Meta-Reinforcement Learning with Discrete World Models for Adaptive Load Balancing
Cameron Redovian
TL;DR
The paper tackles adaptive load balancing in operating systems under dynamic, heterogeneous workloads. It extends DreamerV3 with a recurrent policy and discrete world models to enable rapid meta-learning via RL², evaluated on Park OS environments against an A2C baseline. Results show the DreamerV3-based agent maintains high performance with minimal retraining and exhibits resilience to catastrophic forgetting across shifting workload distributions. This approach offers a scalable, memory-enabled RL framework for robust, real-time resource management in modern systems, with discrete latent representations driving improved stability and adaptability.
Abstract
We integrate a meta-reinforcement learning algorithm with the DreamerV3 architecture to improve load balancing in operating systems.
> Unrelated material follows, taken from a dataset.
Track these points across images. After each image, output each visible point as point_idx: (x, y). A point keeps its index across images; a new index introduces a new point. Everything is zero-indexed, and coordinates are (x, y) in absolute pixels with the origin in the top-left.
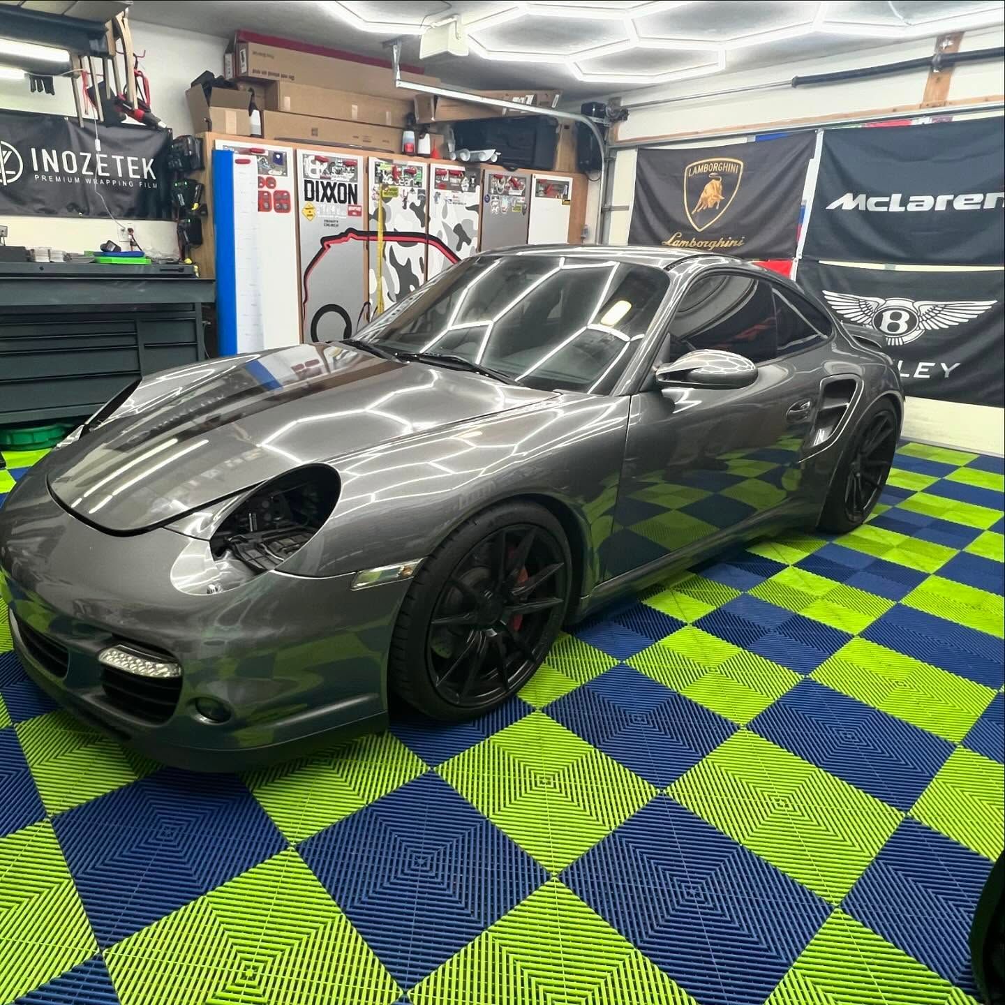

This approach enables rapid adaptation to dynamic workloads with minimal retraining, outperforming the Advantage Actor-Critic (A2C) algorithm in standard and adaptive trials. It demonstrates robust resilience to catastrophic forgetting, maintaining high performance under varying workload distributions and sizes. These findings have important implications for optimizing resource management and performance in modern operating systems. By addressing the challenges posed by dynamic and heterogeneous workloads, our approach advances the adaptability and efficiency of reinforcement learning in real-world system management tasks.